Step 1. Compute the task specific updated weight 
$$
\theta' = \theta - \alpha \nabla_\theta L_{task} (f(\theta)) 
$$

Step 2. compute the meta-test with the computed weight
$$
\theta \leftarrow \theta - \nabla_\theta L_{{meta}} (f(\theta'))
$$

### Implementation 

1. autograd.grad($L$, $\theta$, $\mathrm{\textcolor{orange}{create\_graph=True}}$) computes $\nabla_\theta L$ as a tensor with computational graph

2. forward with weight - grad (obtained by 1) computes the step 2

In [23]:
import torch 
import torch.nn as nn 
import torch.nn.functional as F 

class Net(nn.Module):
    def __init__(self):
        super().__init__()
        self.mlp = nn.Linear(2,5)
        self.out = nn.Linear(5, 1)
    def forward(self, x, fast_weights=None):
        if fast_weights is None:
            x = self.mlp(x)
            x = nn.functional.relu(x)
            x = self.out(x)
        else:  # same logit with given weight
            w, b = fast_weights[0], fast_weights[1]
            x = F.linear(x, w, b)
            x = nn.functional.relu(x)
            w, b = fast_weights[2], fast_weights[3]
            x = F.linear(x, w, b)
        return x 

net = Net()
lr=1e-3
meta_optim = torch.optim.Adam(net.parameters(), lr=lr)


meta_loss = 0
num_tasks = 3
for task in range(num_tasks):
    # Step 1 : compute one_step weight
    input= torch.tensor([(task+1.0)]*2)
    f = net(input)
    grad = torch.autograd.grad(f, net.parameters(), create_graph=True)    # Step 1 Core
    fast_weights = list(map(lambda p: p[1] - lr * p[0], zip(grad, net.parameters())))
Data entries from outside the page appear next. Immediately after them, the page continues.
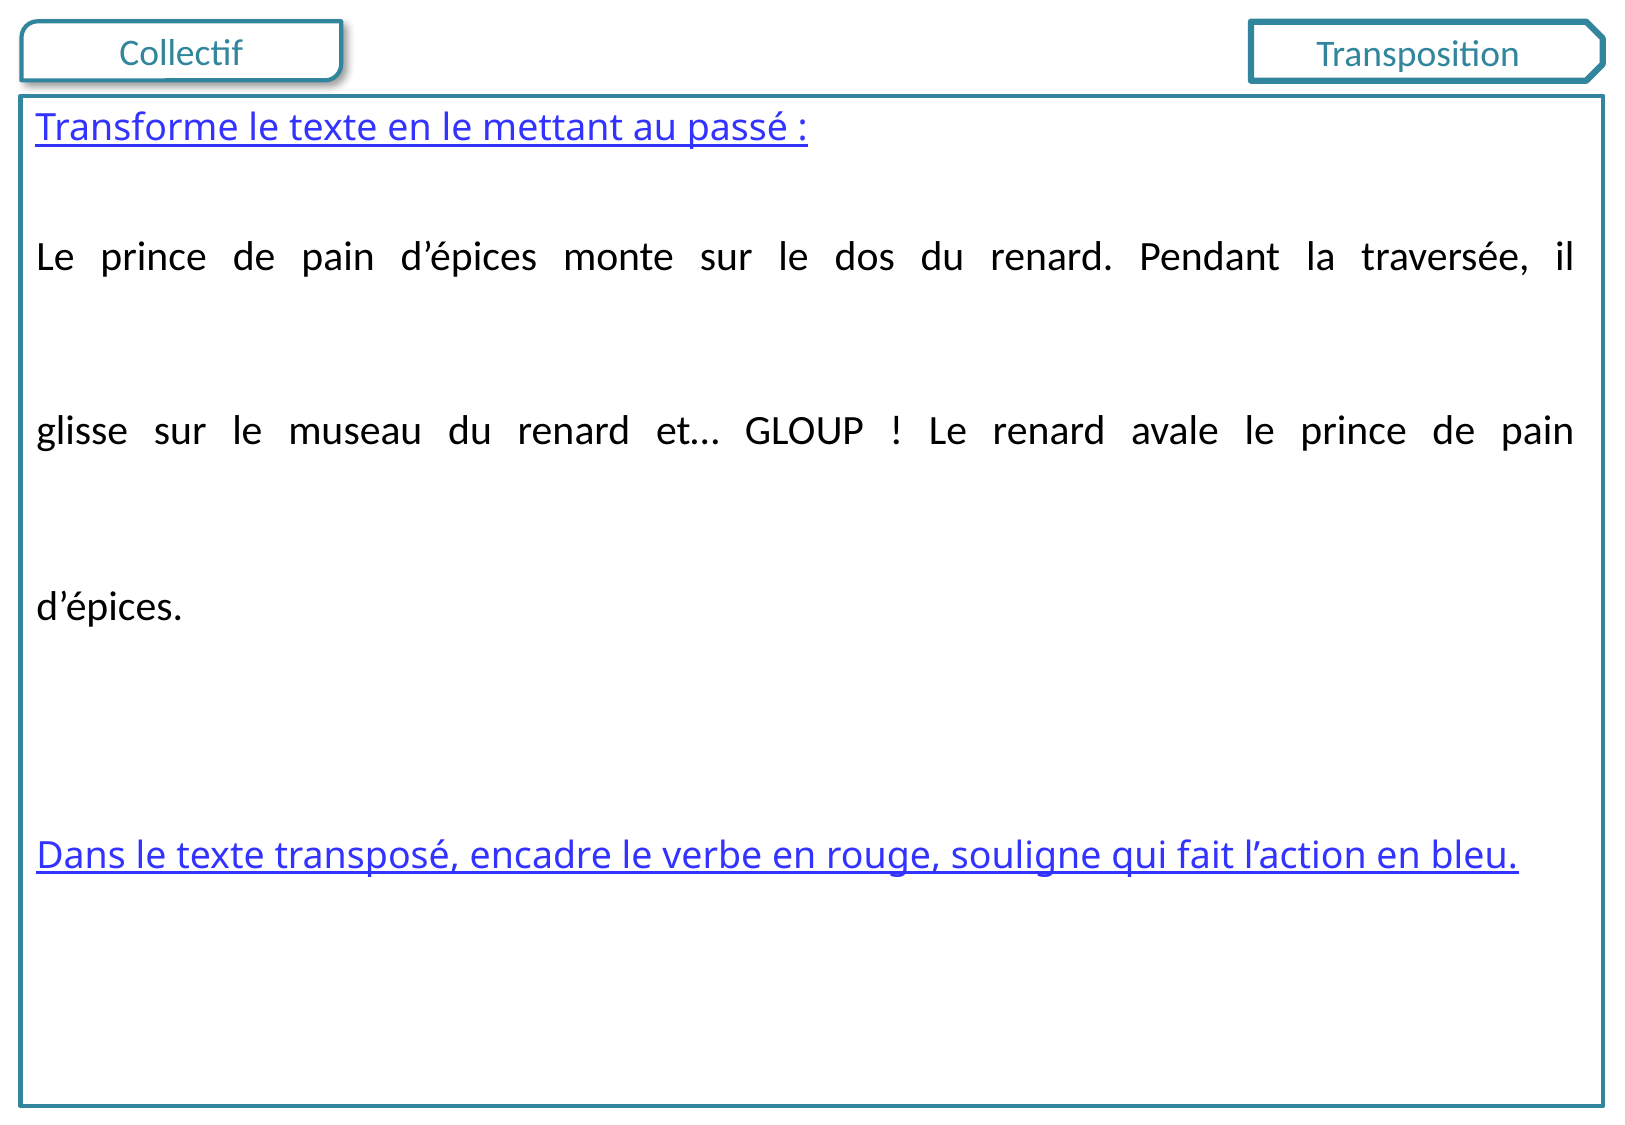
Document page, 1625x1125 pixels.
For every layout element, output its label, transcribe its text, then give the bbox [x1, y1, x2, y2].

list Transposition [1251, 21, 1585, 81]
list Le prince de pain d’épices monte sur le dos du renard. Pendant la traversée, il glisse sur le museau du renard et… GLOUP ! Le renard avale le prince de pain d’épices. Dans le texte transposé, encadre le verbe en rouge, souligne qui fait l’action en bleu. [21, 95, 1604, 1083]
list Transforme le texte en le mettant au passé : [18, 94, 1605, 1108]
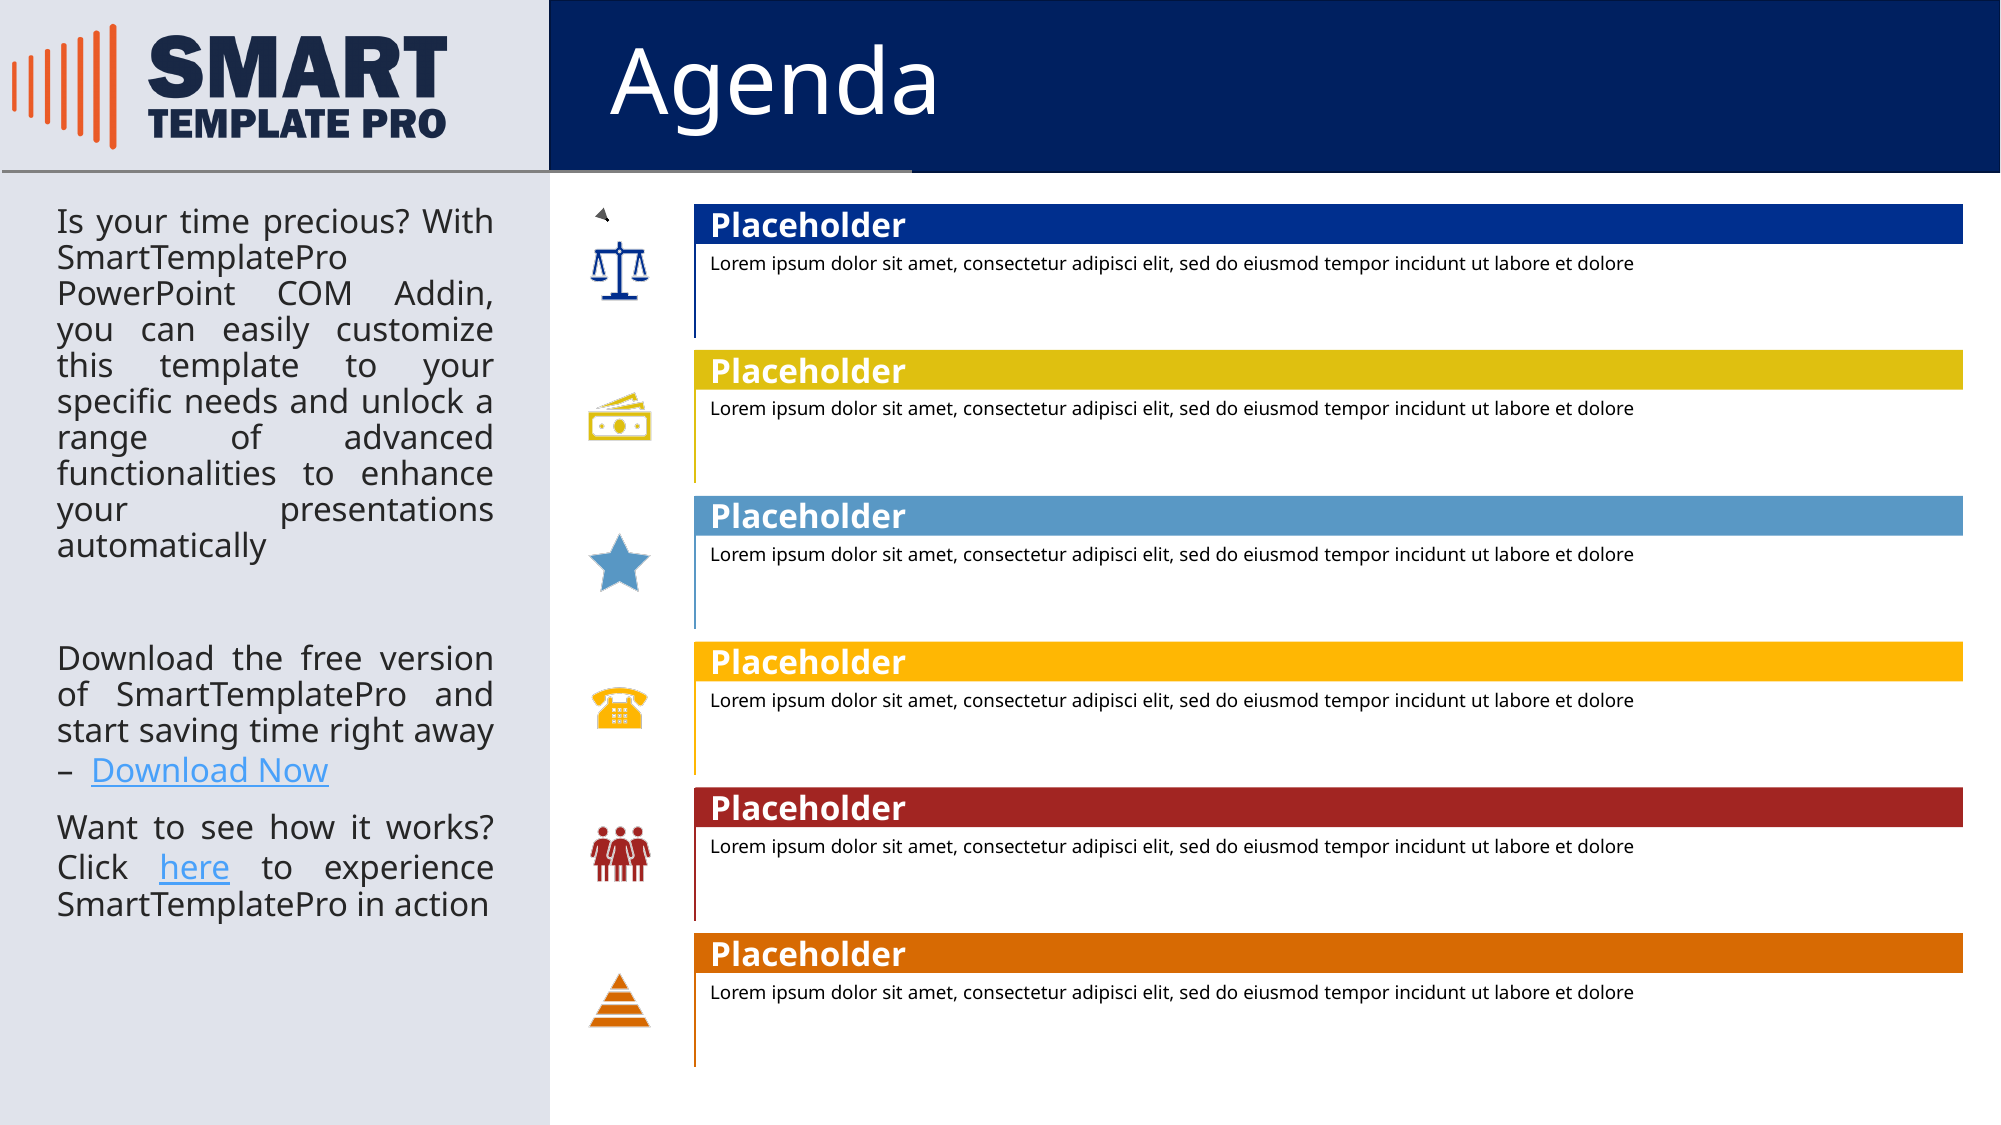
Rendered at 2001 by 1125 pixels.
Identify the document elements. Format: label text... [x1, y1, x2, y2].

picture [0, 13, 459, 158]
text_box Is your time precious? With SmartTemplatePro PowerPoint COM Addin, you can easily customize this template to your specific needs and unlock a range of advanced functionalities to enhance your presentations automatically Download the free version of SmartTemplatePro and start saving time right away – Download Now Want to see how it works? Click here to experience SmartTemplatePro in action [41, 197, 510, 1065]
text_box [574, 187, 1971, 1084]
text_box Agenda [595, 4, 1999, 165]
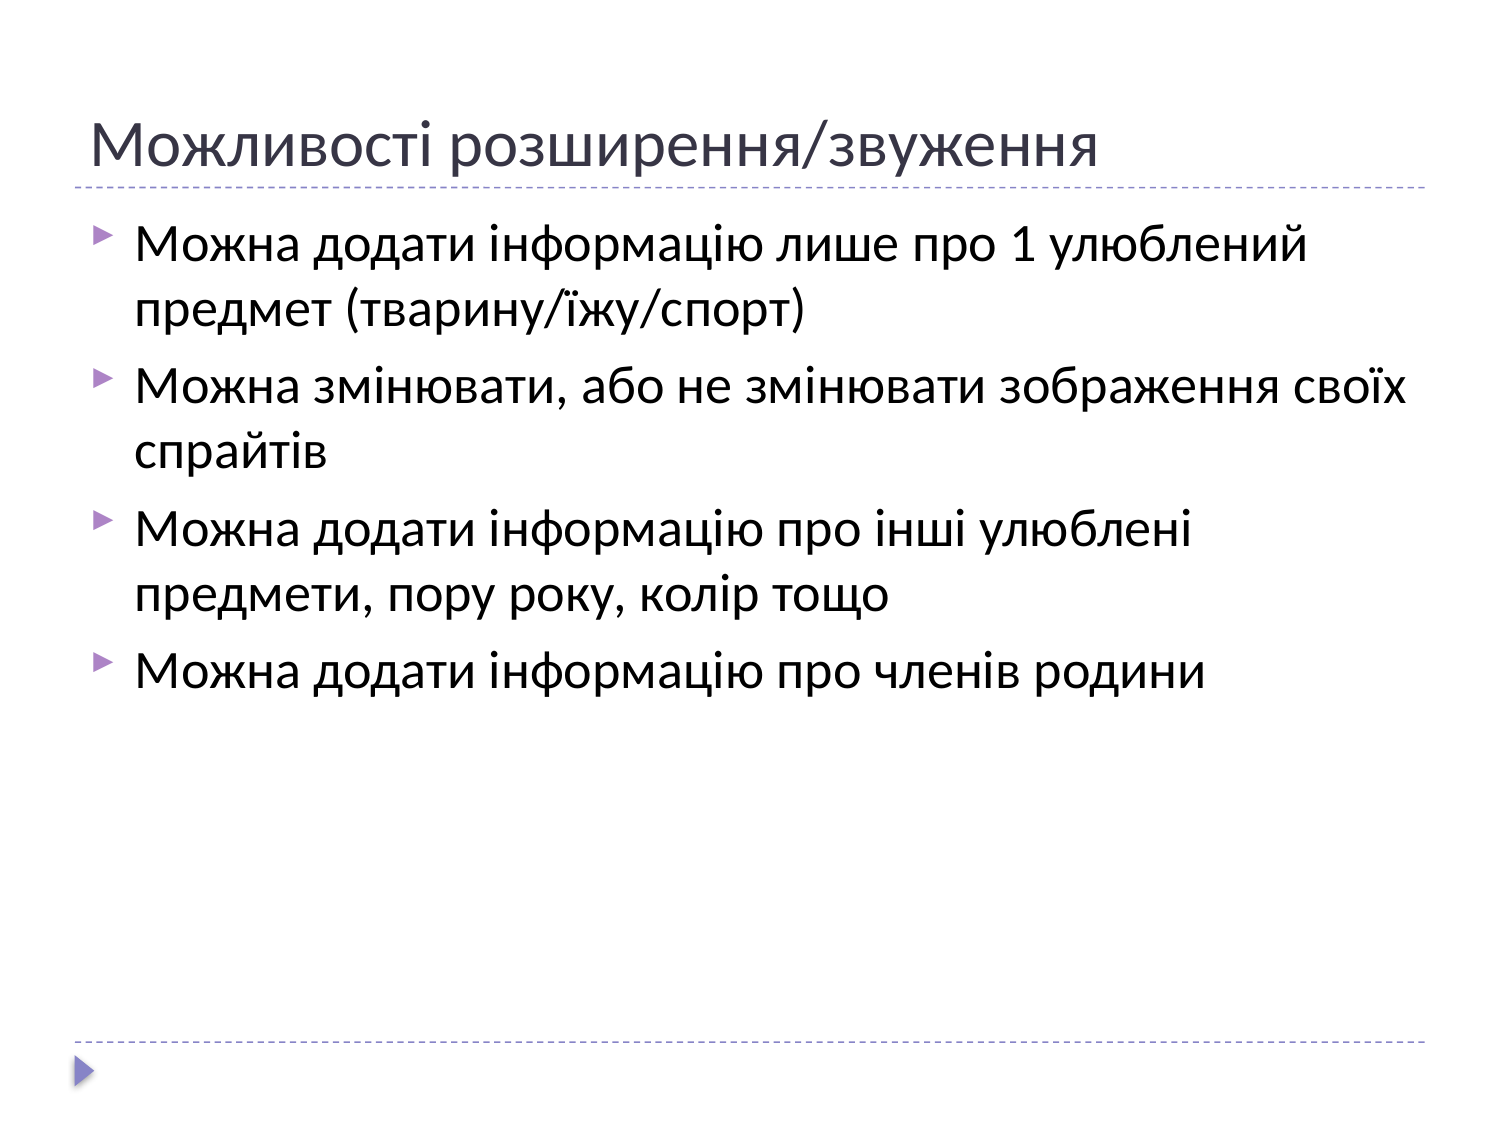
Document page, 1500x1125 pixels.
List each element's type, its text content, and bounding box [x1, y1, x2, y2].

title Можливості розширення/звуження [75, 24, 1425, 188]
list Можна додати інформацію лише про 1 улюблений предмет (тварину/їжу/спорт) Можна змінювати, або не змінювати зображення своїх спрайтів Можна додати інформацію про інші улюблені предмети, пору року, колір тощо Можна додати інформацію про членів родини [75, 200, 1425, 1010]
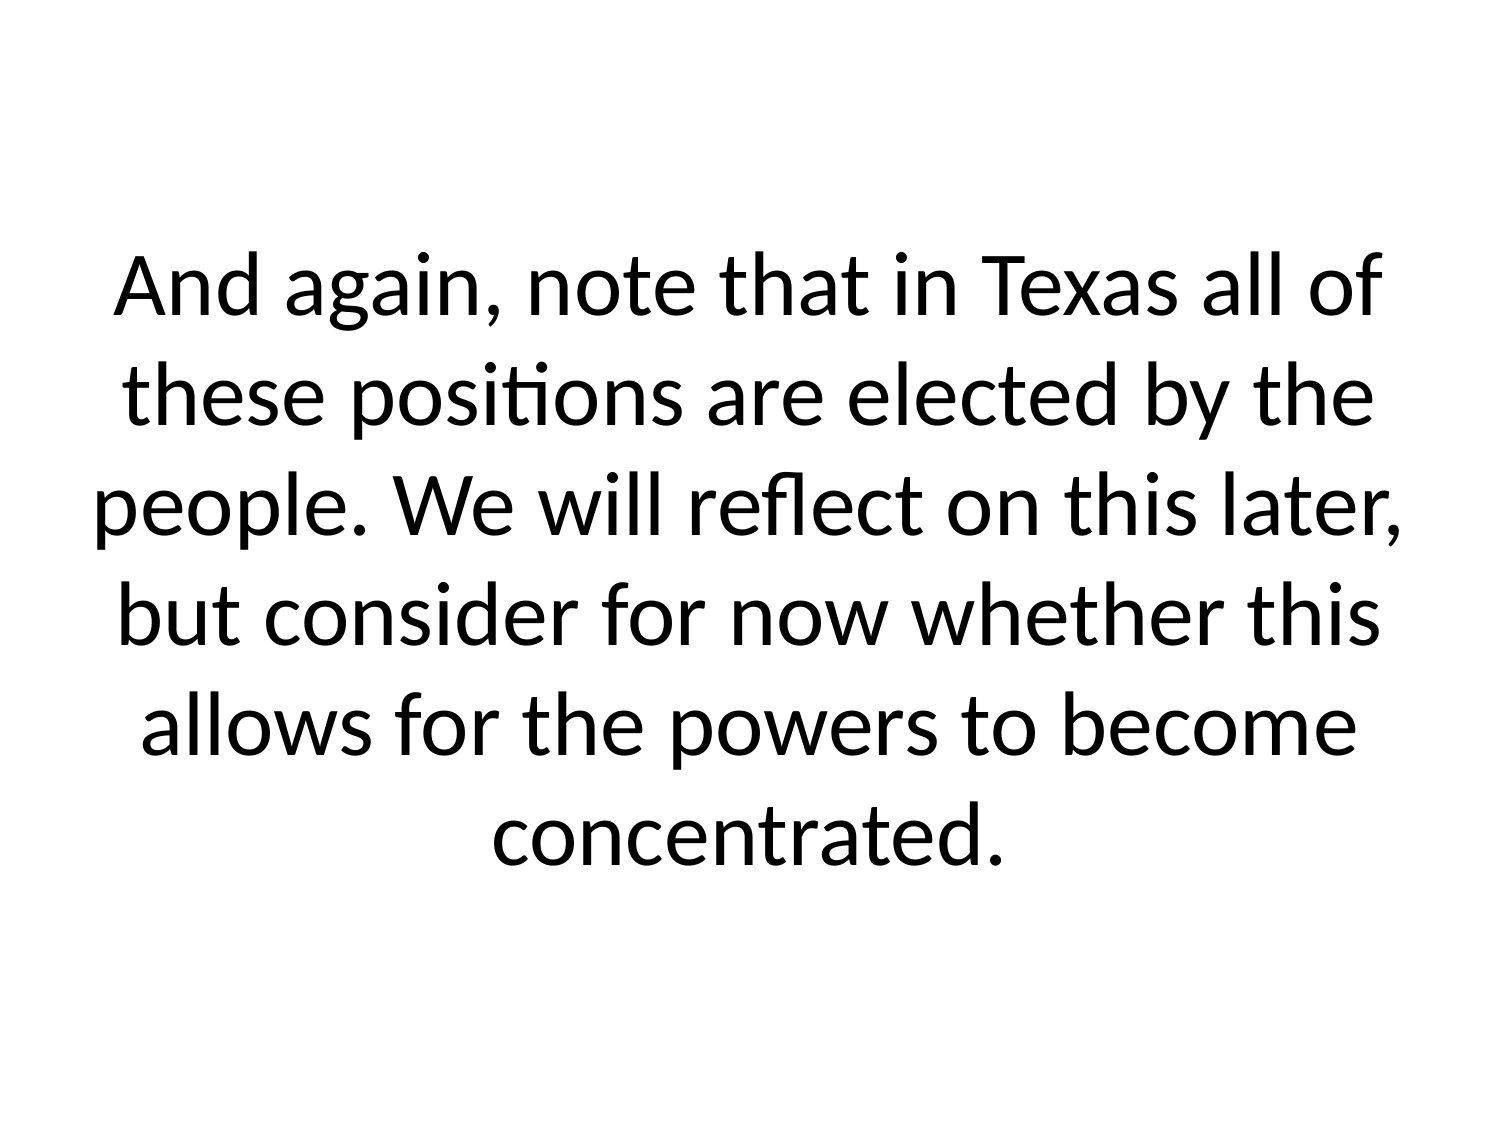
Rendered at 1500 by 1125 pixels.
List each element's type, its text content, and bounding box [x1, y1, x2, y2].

title And again, note that in Texas all of these positions are elected by the people. We will reflect on this later, but consider for now whether this allows for the powers to become concentrated. [74, 44, 1426, 1063]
    # Step 2 : compute the loss with one step weight
    meta_input= torch.tensor([(task+2.0)]*2)
    test_loss = net(input, fast_weights)      # Step 2 Core
    meta_loss += test_loss 

meta_loss /= num_tasks

# optimize theta parameters
meta_optim.zero_grad()
meta_loss.backward()
meta_optim.step()

# Hessian 

Given the Hessian Matrix $H(\theta)_{N\times N}$ and vector $r$, 

the Hessian Vector product is computed by the gradient of the dot product between gradient and the vector. 

$$
\begin{aligned}
H(\theta) \cdot r &= \frac{d^2}{d\theta^2} \Big(  L(\theta) \Big) \cdot r \\
&= \frac{d}{d\theta} \Big( \frac{d}{d\theta} L(\theta) \cdot r \Big)

\end{aligned}
$$


#### Step 1. Compute the gradient 

#### Step 2. Compute the gradient times vector

In [43]:
net = Net()
params = [p for p in net.parameters() if len(p.size()) > 1]
N = sum(p.numel() for p in params)
print(f"Number of parameters : {N}")
print("Params", params)

# Compute the gardients
input= torch.tensor([(task+1.0)]*2)
f = net(input)
grad = torch.autograd.grad(f, inputs=params, create_graph=True)    # Step 1 Core

# Hessian Vector Product
prod = torch.autograd.Variable(torch.zeros(1)).type(type(grad[0].data))
vec = torch.rand_like(prod)
for (g,v) in zip(grad, vec):
    prod = prod + (g * v).cpu().sum()  # Step 2 Core
    
prod.backward()  # Now the params.grad stores the Hessian 

print("----------------------")
print("Hessian Vector Product")
for p in params:
    print(p.grad)

Number of parameters : 15
Params [Parameter containing:
tensor([[ 0.6361,  0.5278],
        [ 0.1699,  0.4604],
        [-0.0896, -0.2206],
        [-0.5090, -0.5044],
        [-0.5976, -0.0930]], requires_grad=True), Parameter containing:
tensor([[ 0.2209, -0.1456, -0.1973,  0.1386,  0.1548]], requires_grad=True)]
----------------------
Hessian Vector Product
tensor([[0., 0.],
        [0., 0.],
        [0., 0.],
        [0., 0.],
        [0., 0.]])
tensor([[4.7362, 4.7362, 0.0000, 0.0000, 0.0000]])